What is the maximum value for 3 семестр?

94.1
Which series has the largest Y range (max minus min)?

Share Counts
##########
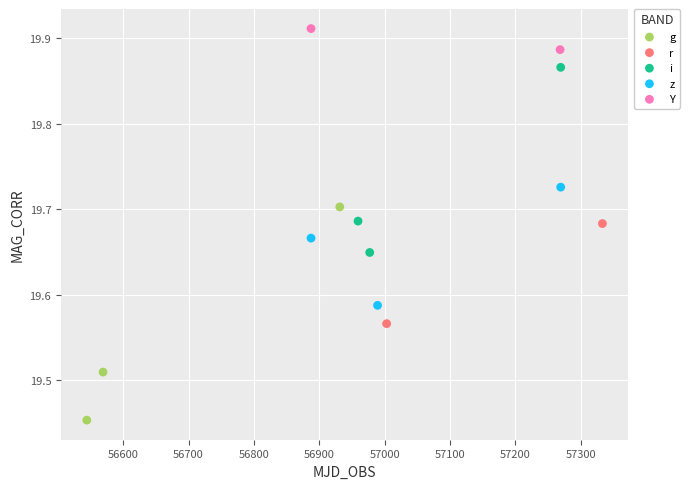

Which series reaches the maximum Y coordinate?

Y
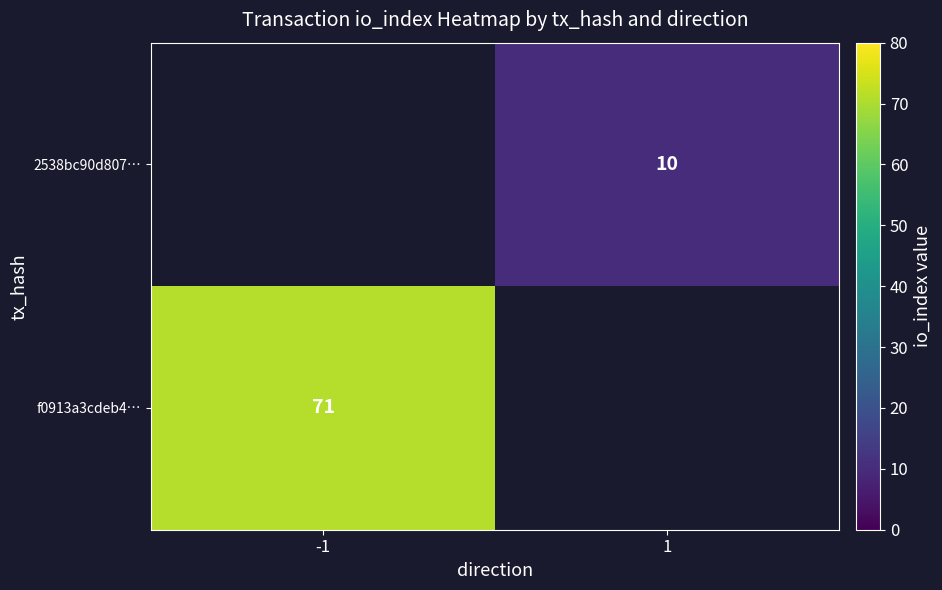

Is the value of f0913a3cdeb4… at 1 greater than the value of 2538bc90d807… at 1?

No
##########
▶ [TO-DO ITEM] Show each line from the items above that contains the word "maximum".

▶ [FINISHED TASK]
What is the maximum value for 3 семестр?
Which series reaches the maximum Y coordinate?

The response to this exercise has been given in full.